Jeff Million and Thomas Yeager from the Department of Environmental Horticulture at the University of Florida say that there has been limited research to evaluate the ability of containerized plants to capture sprinkler irrigation water. "Irrigation capture is important because containers occupy only a fraction of the production area even when closely spaced, and there is potential for plant canopies to influence the proportion of sprinkler irrigation water that is captured relative to that which falls unintercepted between containers," they explained. "A working knowledge of capture factor (CF) is crucial for determining irrigation requirements to maximize sprinkler irrigation efficiency in container nurseries." The scientists used a formula in three unique experiments to survey irrigation capture in ornamental plants; results of their experiments appeared in the March 2015 issue of HortScience.
In the first experiment, irrigation capture was measured for 11 ornamental plant species that represented a variety of growth habits (grown in 16-cm-diameter containers and 27-cm-diameter containers). "We found plants classified as groundcover or globose to exhibit the lowest CF values, semibroad spreading, broad spreading, and spreading vine habits to exhibit moderate CF values, and upright spreading habits to have moderate to high CFs," said Million and Yeager. "In general, large-leafed species and species with greater height-to-width ratios tended to have higher CFs than plant species with smaller leaves and more spreading growth."

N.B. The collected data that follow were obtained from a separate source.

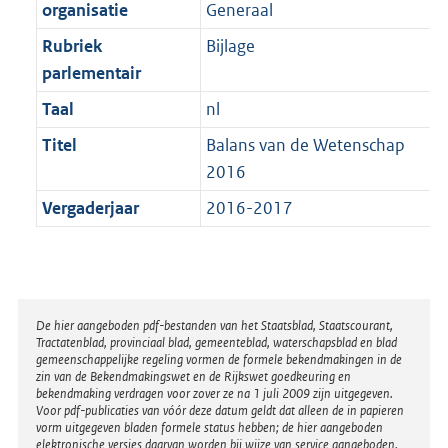
t
organisatie
Generaal
b
Rubriek
Bijlage
parlementair
Taal
nl
Titel
Balans van de Wetenschap
2016
Vergaderjaar
2016-2017
Disclaimer
De hier aangeboden pdf-bestanden van het Staatsblad, Staatscourant,
Tractatenblad, provinciaal blad, gemeenteblad, waterschapsblad en blad
gemeenschappelijke regeling vormen de formele bekendmakingen in de
zin van de Bekendmakingswet en de Rijkswet goedkeuring en
bekendmaking verdragen voor zover ze na 1 juli 2009 zijn uitgegeven.
Voor pdf-publicaties van vóór deze datum geldt dat alleen de in papieren
vorm uitgegeven bladen formele status hebben; de hier aangeboden
elektronische versies daarvan worden bij wijze van service aangeboden.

The second experiment analyzed the effects of plant size and container spacing using three plant species from the first experiment that exhibited different growth habits and water-capturing abilities: Juniperus chinensis 'Parsonii', Rhapheolepis indica, and Ligustrum japonicum. "Depending on the plant species, plant size, and container size, capture factor was measured at four container spacings ranging from canopies close together (0 cm) to canopies far apart (22.9 cm)," explained lead author Jeff Million. Analyses showed that CF increased as plant size of each plant species increased. Overall, CF was not limited if the spacing between containers was at least one container diameter apart.

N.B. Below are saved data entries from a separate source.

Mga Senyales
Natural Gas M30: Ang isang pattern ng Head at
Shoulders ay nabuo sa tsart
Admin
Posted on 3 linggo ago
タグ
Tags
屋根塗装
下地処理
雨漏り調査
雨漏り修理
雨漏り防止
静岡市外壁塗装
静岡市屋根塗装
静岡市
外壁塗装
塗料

In the third experiment, two sprinkler head types (wobbler and impact) were compared for their effect on irrigation water capture using Ligustrum japonicum plants in 16-cm- and 27-cm-diameter containers. Irrigation uniformity and application rate were measured for both sprinkler types. Wobbler sprinklers resulted in greater irrigation water capture by the plants in 27-cm containers, but not 16-cm containers. For 27-cm containers, wobbler sprinklers increased CF 7% compared with impact sprinklers. The authors said this confirmed previous studies showing that wobbler sprinklers improve irrigation capture in certain instances but the effect is not great (less than 10% increase) or consistent.
"Capture factor can play a critical role in adjusting irrigation run times to apply a required amount of water to containers," the authors said. "It follows that the plant's irrigation-capturing ability as indicated by capture factor should be included in plant grouping considerations." The authors recommended grouping plants with similar irrigation requirements as a best management practice in container nurseries.